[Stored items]

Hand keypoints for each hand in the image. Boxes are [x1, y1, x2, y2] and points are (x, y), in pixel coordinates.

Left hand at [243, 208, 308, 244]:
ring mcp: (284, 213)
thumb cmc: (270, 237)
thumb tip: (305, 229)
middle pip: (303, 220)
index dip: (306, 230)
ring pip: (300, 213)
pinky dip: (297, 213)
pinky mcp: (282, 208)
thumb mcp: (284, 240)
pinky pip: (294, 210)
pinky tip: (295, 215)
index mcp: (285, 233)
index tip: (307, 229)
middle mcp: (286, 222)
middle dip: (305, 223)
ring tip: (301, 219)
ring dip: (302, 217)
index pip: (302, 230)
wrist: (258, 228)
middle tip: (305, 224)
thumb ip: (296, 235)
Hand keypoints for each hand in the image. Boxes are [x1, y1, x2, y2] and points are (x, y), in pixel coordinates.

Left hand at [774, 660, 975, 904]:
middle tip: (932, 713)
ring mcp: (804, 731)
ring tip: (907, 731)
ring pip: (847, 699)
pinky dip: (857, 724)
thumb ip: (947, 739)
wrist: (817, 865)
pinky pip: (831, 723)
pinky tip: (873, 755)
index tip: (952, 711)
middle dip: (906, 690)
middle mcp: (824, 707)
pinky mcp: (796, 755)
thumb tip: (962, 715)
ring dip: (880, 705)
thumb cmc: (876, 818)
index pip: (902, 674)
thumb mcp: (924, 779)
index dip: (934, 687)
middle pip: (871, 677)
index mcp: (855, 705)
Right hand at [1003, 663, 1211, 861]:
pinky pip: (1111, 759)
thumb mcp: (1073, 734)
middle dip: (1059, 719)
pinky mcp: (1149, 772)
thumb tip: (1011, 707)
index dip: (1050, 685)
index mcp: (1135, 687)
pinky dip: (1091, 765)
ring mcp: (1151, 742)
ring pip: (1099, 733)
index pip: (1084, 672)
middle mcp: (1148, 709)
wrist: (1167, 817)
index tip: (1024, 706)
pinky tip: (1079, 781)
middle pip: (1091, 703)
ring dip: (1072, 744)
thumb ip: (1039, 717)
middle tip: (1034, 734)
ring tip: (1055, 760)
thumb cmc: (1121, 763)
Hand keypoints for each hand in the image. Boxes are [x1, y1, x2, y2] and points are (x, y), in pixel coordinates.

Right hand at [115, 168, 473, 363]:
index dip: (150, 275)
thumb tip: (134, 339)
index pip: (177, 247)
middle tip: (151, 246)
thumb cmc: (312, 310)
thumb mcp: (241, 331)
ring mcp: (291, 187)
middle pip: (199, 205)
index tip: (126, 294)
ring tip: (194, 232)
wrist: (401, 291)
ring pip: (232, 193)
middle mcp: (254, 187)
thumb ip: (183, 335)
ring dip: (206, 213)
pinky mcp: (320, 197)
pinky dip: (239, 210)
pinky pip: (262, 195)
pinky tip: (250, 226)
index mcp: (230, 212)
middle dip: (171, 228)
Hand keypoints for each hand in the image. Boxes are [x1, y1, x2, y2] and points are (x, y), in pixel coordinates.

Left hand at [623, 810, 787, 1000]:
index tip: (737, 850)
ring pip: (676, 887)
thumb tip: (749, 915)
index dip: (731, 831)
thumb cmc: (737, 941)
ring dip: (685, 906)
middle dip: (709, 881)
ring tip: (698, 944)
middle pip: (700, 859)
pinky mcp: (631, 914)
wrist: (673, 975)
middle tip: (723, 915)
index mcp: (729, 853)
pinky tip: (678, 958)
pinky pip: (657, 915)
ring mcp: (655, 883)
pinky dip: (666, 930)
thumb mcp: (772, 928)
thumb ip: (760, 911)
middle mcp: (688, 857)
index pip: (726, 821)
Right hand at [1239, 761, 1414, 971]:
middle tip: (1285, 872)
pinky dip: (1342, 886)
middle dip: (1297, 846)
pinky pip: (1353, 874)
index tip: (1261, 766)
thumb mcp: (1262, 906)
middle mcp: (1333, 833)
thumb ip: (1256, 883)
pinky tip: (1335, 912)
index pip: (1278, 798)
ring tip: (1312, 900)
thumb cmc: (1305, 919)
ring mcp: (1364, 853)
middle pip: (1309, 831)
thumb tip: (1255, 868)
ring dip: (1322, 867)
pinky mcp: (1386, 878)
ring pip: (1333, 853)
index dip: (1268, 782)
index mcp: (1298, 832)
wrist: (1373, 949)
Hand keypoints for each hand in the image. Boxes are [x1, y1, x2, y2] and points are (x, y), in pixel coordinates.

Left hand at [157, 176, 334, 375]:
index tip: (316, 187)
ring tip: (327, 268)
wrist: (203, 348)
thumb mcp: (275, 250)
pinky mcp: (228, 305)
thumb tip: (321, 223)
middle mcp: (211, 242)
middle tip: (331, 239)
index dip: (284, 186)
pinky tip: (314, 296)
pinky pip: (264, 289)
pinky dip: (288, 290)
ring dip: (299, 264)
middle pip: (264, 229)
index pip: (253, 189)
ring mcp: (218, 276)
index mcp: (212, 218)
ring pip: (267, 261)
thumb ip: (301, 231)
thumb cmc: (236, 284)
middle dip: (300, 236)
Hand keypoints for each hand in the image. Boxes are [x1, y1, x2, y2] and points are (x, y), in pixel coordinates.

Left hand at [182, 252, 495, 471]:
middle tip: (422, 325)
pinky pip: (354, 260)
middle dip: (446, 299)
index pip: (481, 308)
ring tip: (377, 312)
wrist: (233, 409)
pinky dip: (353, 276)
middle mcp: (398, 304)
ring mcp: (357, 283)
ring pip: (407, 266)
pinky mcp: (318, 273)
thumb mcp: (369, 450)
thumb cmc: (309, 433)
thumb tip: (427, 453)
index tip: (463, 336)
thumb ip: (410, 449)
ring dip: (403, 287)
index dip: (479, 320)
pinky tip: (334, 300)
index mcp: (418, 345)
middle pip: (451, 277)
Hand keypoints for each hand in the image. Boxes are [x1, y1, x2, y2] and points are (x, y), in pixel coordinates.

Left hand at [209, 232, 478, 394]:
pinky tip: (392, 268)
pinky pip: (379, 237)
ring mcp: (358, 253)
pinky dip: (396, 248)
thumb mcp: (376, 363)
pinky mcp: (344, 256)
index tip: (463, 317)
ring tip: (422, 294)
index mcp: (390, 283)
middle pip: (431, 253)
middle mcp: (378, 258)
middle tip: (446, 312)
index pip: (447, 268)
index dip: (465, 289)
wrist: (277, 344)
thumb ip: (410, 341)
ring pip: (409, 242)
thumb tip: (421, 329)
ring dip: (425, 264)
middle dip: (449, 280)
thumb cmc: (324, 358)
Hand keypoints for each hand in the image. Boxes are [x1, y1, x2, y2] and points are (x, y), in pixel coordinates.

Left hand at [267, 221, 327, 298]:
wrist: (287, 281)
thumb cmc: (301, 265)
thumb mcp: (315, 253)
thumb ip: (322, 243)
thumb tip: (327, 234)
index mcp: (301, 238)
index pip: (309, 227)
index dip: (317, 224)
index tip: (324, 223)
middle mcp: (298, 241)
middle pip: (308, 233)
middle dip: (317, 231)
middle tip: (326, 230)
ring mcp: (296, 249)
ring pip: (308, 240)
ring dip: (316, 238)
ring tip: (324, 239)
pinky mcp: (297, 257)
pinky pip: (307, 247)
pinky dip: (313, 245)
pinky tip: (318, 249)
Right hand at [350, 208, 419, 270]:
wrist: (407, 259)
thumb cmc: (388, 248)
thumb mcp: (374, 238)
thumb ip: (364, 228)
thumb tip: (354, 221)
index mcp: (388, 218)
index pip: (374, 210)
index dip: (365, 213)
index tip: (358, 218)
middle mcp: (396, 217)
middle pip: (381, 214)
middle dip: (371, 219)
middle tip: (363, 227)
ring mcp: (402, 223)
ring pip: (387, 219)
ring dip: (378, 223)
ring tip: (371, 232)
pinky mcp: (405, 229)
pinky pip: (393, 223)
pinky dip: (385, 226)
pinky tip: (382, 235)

Task brief | Please return the lines above that run from the line containing "pinky mcp: (631, 914)" to the line containing "wrist: (1373, 949)", inclusive, exactly and with no other lines.

Written answer |
pinky mcp: (631, 914)
wrist: (673, 975)
middle tip: (723, 915)
index mcp: (729, 853)
pinky tip: (678, 958)
pinky pip: (657, 915)
ring mcp: (655, 883)
pinky dip: (666, 930)
thumb mcp: (772, 928)
thumb ip: (760, 911)
middle mcp: (688, 857)
index pip: (726, 821)
Right hand at [1239, 761, 1414, 971]:
middle tip: (1285, 872)
pinky dip: (1342, 886)
middle dip: (1297, 846)
pinky pip: (1353, 874)
index tip: (1261, 766)
thumb mcp: (1262, 906)
middle mcp: (1333, 833)
thumb ip: (1256, 883)
pinky tip: (1335, 912)
index pip: (1278, 798)
ring tip: (1312, 900)
thumb cmc: (1305, 919)
ring mcp: (1364, 853)
middle pip: (1309, 831)
thumb tip: (1255, 868)
ring dip: (1322, 867)
pinky mcp: (1386, 878)
ring pip: (1333, 853)
index dip: (1268, 782)
index mcp: (1298, 832)
wrist: (1373, 949)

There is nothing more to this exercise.